Una visión espeluznante

Una visión espeluznante

POR JOSE ANTONIO MARTINEZ ROJAS
El pasado sábado asistimos al sepelio de la bondadosa señora, doña Celia Castro Pérez, quién fuera nuestra vecina de la casita de campo que habíamos construido en el Reparto María Estela en Monte Adentro, La Caleta de Boca Chica, urbanización que fuera propulsada por el emprendedor don José María Aponte, propietario de Cal Perla, ubicada en el mismo reparto.

Después del huracán David que maltrató en buena parte nuestra casita, nos desencantamos de ella por los destrozos causados por la furia de los vientos. Por eso, permitimos que una señora de escasos recursos se instalara provisionalmente en la misma, ya que ella había perdido totalmente su vivienda. Nunca supimos que esa señora tenía un hijo drogadicto que la amenazaba constantemente y quién sin ella saberlo, dispuso la venta y el desmantelamiento de nuestra casita, la cual fue transportada en dos patanas y vendida en los alrededores del estadio de La Normal en Santo Domingo. Doña Celia nos avisó, pero fue muy tarde para evitar este vandálico acto.

Con el correr del tiempo aconteció, que su esposo oriundo de Antigua y Barbuda y que la había abandonado con sus cuatro hijos, falleció en esa isla caribeña. Ella buscó al licenciado César de Castro, el abogado de la familia quién le recomendó que ese era un caso de derecho internacional y que la persona más indicada era su vecino, en este caso, nosotros. Entablamos entonces una compenetración mayor y tuvimos que efectuar más de veinte viajes a esa pequeña isla. Allí pudimos descubrir al demandar la partición de los bienes relictos, que este señor había contraído matrimonio con una lugareña sin haberse divorciado de la esposa abandonada en Dominicana. Enseguida argumentamos que el derecho que debería aplicarse en este caso era el dominicano, ya que el matrimonio se había efectuado en Santo Domingo. Este fue aceptado por el tribunal y se nos pidió llevar traducido legalmente la parte del Código Civil referente al régimen matrimonial lo cual nosotros hicimos para ser presentado en la audiencia siguiente. Los jueces determinaron que se trataba de un caso de bigamia y nuestra patrocinada obtuvo ganancia de causa.

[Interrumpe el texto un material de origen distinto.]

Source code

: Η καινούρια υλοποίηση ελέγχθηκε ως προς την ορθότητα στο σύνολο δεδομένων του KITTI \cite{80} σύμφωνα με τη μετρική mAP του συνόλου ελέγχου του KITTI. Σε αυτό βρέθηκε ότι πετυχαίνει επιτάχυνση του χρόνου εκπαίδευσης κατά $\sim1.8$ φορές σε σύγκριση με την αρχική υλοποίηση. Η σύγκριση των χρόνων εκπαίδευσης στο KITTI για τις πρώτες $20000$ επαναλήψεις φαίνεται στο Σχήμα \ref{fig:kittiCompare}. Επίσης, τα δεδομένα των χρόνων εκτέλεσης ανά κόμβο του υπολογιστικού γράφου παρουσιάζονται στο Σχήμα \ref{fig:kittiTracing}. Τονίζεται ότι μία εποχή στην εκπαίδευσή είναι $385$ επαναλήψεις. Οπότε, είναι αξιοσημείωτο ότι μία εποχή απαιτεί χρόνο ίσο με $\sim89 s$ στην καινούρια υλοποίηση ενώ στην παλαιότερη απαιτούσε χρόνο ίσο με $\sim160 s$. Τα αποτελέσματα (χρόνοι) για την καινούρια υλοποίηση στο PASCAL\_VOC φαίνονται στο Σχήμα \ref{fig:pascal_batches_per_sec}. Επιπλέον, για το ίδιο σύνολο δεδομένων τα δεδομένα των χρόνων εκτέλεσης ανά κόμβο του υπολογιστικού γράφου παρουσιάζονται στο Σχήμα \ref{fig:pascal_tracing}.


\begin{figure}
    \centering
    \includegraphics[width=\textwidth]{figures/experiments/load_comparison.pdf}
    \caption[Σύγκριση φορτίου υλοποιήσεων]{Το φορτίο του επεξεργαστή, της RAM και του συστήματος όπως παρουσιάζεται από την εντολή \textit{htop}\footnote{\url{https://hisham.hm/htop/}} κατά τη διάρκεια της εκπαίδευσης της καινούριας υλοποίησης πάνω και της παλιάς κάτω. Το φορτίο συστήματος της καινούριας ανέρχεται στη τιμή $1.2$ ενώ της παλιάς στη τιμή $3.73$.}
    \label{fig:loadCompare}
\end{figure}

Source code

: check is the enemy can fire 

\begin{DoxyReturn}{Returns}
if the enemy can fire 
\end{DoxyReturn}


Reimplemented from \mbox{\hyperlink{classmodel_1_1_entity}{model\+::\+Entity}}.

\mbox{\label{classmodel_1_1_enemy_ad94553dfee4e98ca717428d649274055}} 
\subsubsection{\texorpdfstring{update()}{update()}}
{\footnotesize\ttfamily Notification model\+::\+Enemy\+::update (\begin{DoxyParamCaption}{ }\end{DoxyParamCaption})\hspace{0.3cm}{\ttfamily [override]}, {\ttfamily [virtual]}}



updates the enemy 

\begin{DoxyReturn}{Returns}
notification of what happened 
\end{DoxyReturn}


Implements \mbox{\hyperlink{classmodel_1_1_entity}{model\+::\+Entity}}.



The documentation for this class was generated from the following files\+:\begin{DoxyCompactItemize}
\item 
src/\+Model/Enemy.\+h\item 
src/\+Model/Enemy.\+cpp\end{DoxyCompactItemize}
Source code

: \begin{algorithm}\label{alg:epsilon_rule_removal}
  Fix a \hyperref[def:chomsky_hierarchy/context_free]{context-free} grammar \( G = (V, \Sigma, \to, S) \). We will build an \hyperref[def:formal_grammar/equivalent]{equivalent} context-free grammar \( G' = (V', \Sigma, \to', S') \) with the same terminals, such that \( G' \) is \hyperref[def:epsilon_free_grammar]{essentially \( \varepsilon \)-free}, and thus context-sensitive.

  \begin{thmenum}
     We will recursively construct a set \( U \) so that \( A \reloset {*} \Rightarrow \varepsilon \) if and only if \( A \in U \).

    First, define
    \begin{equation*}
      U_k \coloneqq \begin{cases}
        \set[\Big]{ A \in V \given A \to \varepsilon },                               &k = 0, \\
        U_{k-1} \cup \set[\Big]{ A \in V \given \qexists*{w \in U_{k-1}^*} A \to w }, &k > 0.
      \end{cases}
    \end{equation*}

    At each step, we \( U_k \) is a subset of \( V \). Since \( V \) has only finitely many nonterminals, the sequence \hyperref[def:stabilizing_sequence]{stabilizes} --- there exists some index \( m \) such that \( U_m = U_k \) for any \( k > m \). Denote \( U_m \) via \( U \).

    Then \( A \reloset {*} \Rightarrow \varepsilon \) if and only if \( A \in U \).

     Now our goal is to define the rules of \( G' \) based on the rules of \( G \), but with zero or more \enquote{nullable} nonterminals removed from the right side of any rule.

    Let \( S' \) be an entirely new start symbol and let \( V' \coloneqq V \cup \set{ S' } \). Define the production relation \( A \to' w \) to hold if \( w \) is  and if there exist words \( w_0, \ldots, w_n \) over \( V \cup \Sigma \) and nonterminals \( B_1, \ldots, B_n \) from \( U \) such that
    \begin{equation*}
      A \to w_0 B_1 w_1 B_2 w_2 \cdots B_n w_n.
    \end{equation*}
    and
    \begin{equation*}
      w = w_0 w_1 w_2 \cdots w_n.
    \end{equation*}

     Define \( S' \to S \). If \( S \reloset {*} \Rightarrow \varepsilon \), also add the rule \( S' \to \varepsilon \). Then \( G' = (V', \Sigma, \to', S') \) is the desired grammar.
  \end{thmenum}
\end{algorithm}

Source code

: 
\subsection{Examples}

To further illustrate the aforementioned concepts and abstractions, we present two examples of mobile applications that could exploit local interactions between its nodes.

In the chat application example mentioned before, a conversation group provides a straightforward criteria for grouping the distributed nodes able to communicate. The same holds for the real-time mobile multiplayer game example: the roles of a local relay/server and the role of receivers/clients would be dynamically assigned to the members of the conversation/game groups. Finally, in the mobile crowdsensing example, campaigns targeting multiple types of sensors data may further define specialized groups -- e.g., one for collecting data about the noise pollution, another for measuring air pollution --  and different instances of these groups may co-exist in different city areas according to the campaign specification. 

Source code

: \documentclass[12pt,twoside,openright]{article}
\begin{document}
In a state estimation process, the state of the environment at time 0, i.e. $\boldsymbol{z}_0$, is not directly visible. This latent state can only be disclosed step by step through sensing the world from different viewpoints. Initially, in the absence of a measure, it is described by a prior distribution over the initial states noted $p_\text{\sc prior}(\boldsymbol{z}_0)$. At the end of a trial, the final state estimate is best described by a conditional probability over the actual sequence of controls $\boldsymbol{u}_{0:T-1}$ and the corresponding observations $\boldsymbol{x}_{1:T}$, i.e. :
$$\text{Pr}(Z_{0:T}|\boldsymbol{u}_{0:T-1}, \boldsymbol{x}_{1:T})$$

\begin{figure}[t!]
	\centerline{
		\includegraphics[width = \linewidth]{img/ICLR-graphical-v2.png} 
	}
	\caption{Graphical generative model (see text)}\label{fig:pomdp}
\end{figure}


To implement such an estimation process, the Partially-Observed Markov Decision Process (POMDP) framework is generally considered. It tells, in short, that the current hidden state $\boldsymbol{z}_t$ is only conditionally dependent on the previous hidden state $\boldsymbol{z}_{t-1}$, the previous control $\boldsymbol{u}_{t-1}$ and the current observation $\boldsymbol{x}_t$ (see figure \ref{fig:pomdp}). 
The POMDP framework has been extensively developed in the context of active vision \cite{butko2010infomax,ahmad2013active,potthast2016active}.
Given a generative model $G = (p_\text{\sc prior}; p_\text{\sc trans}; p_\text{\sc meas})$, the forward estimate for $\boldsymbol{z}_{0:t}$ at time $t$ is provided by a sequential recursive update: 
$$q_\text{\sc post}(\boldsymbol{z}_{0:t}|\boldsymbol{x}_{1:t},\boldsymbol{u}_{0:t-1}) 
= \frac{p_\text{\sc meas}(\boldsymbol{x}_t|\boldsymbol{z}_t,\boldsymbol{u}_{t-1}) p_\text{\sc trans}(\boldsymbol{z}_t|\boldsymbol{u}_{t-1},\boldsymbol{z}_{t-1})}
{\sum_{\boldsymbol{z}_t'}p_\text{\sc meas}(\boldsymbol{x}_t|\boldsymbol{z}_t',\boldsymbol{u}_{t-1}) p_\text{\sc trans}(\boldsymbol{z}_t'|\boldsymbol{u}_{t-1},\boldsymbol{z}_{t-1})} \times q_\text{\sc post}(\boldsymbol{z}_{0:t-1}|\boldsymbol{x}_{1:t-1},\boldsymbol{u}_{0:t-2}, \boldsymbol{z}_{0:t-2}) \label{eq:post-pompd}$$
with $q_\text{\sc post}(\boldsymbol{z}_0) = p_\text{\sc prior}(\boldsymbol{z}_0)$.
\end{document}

Años después, una hija la llevó a vivir a los Estados Unidos de América. Allí, el pasado mes de julio sufrió un ataque de apoplejía cerebral, falleciendo el día 16 en la ciudad de Tampa. Increíblemente y por el cumplimiento de trámites legales y consular, su cadáver llegó a nuestro país el día 7 de agosto, dándosele sepultura en el cementerio de Jubey, localidad próxima a Boca Chica y su cementerio oficial.

Al finalizar las palabras de despedida, vimos con horror como con un pico y una mandaría, los familiares procedieron a darle picazcos y mandarriazos al ataúd metálico en el cual había sido trasladado su cuerpo desde los Estados Unidos de América. Ante este acto para nosotros de salvajismo, indagamos el por qué de esa acción. Nos expresaron, que como este es un camposanto desprovisto de vigilancia, había que destrozar la caja para evitar que sacrílegos violaran la lápida, se robaran la caja y dejaran tirado el cadáver. Dicho acto fue realizado para que los sepultureros corrieran la voz que la valiosa caja había sido dañada y no podría ser vendida.

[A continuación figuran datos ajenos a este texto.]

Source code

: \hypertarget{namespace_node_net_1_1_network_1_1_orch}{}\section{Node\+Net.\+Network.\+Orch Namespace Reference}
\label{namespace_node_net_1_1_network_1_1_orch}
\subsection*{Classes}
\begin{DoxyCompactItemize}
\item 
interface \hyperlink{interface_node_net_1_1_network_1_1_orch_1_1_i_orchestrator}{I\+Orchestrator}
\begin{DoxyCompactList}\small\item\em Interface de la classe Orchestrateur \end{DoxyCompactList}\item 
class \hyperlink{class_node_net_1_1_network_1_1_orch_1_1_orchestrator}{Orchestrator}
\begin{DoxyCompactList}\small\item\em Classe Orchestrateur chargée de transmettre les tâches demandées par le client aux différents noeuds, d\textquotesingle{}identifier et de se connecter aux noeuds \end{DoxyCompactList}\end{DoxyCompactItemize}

En la misma escena del enterramiento se encontraba nuestro amigo Juan de la Rosa, quién el año pasado había pasado por la gran pena de perder a su hijo en un accidente de tránsito en Puerto Rico y nos expresó que el tuvo que hacer lo mismo en el cementerio de La Romana, para evitar que los violadores de tumbas se robasen la de su hijo. También, cuando murió su madre, hizo lo propio en el cementerio de Montecristi.

Hasta donde ha llegado la degradación cívica y moral de nuestro país, en donde ya no hay garantía ni siquiera para el descanso final de los difuntos. No basta con los robos de cables eléctricos y de teléfonos, tapas de hidrantes y cisternas, vehículos de motor, casa y comercios, asaltos y secuestros, raterismo y ajustes de cuentas por puestos de drogas, desfalcos en bancos y quiebras fraudulentas de financieras y negociados de vehículos. Sólo esto faltaba. En este entierro alguien dijo: «¡Qué falta hace un Trujillo!»